Die diesjährige SAP Sapphire in Orlando hat eindrucksvoll gezeigt, wohin die Reise geht – und wo Stolpersteine liegen. Als Senior SAP Berater mit Fokus auf Transformation und Integration war für mich besonders spannend zu sehen, wie konsequent SAP seine Plattform auf künstliche Intelligenz, saubere Architekturen und datengetriebene Entscheidungen ausrichtet.
Was war neu?
Der mit Abstand prägendste Impuls kam mit dem sogenannten Business AI Flywheel – einem strategischen Rahmen, mit dem SAP seine KI-Funktionen systematisch in den Unternehmensalltag bringt. Hier wird deutlich: Es geht nicht mehr um einzelne Tools oder Chatbots, sondern um das nahtlose Zusammenspiel von Anwendungen, Daten und intelligenten Services – eingebettet in die Geschäftsprozesse.
Besonders bemerkenswert: Joule, der KI-Copilot von SAP, wurde nicht nur weiterentwickelt, sondern in alle Kernanwendungen integriert. Laut SAP bietet Joule über 1.600 Use Cases – von operativer Hilfe in S/4HANA bis hin zu Management-Einblicken in Echtzeit. Für uns Berater bedeutet das: Die Benutzererfahrung verändert sich spürbar – schneller, personalisierter, proaktiv.
Technologische Weiterentwicklungen
Die neu vorgestellte AI Foundation mit dem integrierten Prompt Optimizer zeigt, wie ernst SAP das Thema „Enterprise AI“ nimmt. Statt Unternehmen mit der Erstellung effektiver Prompts allein zu lassen, optimiert SAP die Eingabeaufforderungen automatisch und macht KI so zugänglicher – ein praktischer Schritt Richtung Alltagstauglichkeit.
Auch die Business Data Cloud, die SAP gemeinsam mit Partnern wie Palantir weiter ausrollt, war ein zentrales Thema. Sie soll helfen, SAP- und Non-SAP-Daten semantisch einheitlich und in Echtzeit zu analysieren – ein klarer Move in Richtung offener, interoperabler Plattformarchitekturen.
Strategische Richtung
Aus technischer Sicht war eine Kernbotschaft unübersehbar: „Clean Core oder kein Core.“ Anpassungen sollen zukünftig über die SAP Business Technology Platform (BTP) realisiert werden. Für viele Kunden bedeutet das: weg von Modifikationen im ERP, hin zu stabilen, updatefähigen Systemen – und damit auch zu deutlich mehr Beratungsbedarf bei der Neuorganisation von Erweiterungen.

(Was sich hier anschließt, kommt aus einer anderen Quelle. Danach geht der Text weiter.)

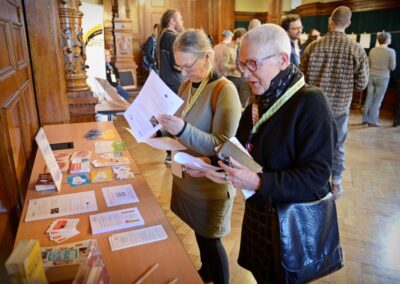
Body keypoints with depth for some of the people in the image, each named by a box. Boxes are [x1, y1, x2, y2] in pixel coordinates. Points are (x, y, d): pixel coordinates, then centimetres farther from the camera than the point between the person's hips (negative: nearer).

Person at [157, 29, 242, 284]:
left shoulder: (225, 90, -20)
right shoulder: (187, 85, 3)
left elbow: (222, 146, -24)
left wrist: (182, 130, -36)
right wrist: (166, 128, -6)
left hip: (212, 182, -7)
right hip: (186, 174, 7)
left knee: (210, 239, 10)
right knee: (198, 231, 24)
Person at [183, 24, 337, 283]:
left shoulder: (311, 103, -20)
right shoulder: (260, 102, 4)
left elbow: (317, 174, -24)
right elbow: (245, 152, 11)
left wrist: (259, 182, -33)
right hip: (258, 210, 7)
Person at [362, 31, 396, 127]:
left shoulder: (372, 50, 1)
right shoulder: (391, 51, -11)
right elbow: (392, 67, -7)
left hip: (371, 76, 4)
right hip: (383, 78, -4)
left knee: (369, 98, 10)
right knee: (377, 100, 3)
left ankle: (365, 119, 15)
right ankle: (373, 121, 7)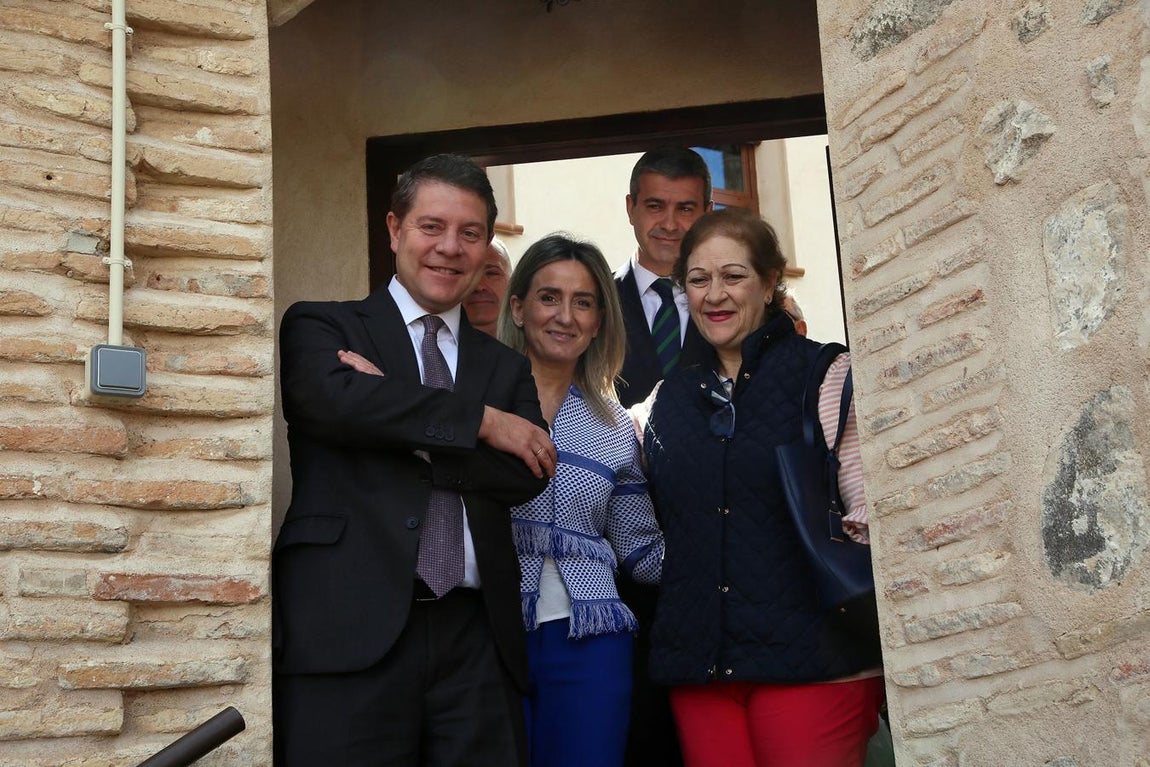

Ein weiteres zukunftsweisendes Thema war Agentic AI – also autonome KI-Agenten, die z. B. Lieferketten oder Vertriebsprozesse selbstständig steuern. Was heute noch wie ein Innovationslabor klingt, könnte in wenigen Jahren fester Bestandteil moderner SAP-Architekturen werden.
Was bleibt herausfordernd?
SAP setzt fast alle Innovationen konsequent in der Cloud um – ein nachvollziehbarer, aber nicht für jedes Unternehmen einfacher Weg. Kunden mit On-Premise-Systemen stehen vor der Herausforderung, entweder RISE- oder GROW-Pfade zu gehen oder neue hybride Architekturen zu entwickeln. Hier sind wir Berater gefragt, praktikable Übergangsszenarien zu gestalten.
Ein zweiter Punkt ist die Realität hinter dem Versprechen von +30 % Produktivitätsgewinn durch KI. Ja, die Technologie ist beeindruckend – aber sie entfaltet ihr volles Potenzial nur dann, wenn auch Prozesse gestrafft und Teams befähigt werden. KI ist kein Selbstläufer, sondern braucht Change Management und klare Governance.
Fazit
SAP hat mit Sapphire 2025 deutlich gemacht, wo es langgeht: KI-gestützte Prozesse, offene Datenstrukturen und eine saubere, erweiterbare Cloud-Plattform. Für Kunden bedeutet das neue Chancen – aber auch die Notwendigkeit, die eigene Systemlandschaft strategisch weiterzuentwickeln.
Für uns Berater ist es eine spannende Zeit: Wer heute fundiert berät, technische Tiefe mit Geschäftsverständnis kombiniert und Kunden auf Augenhöhe begleitet, wird in den kommenden Jahren mehr denn je gebraucht.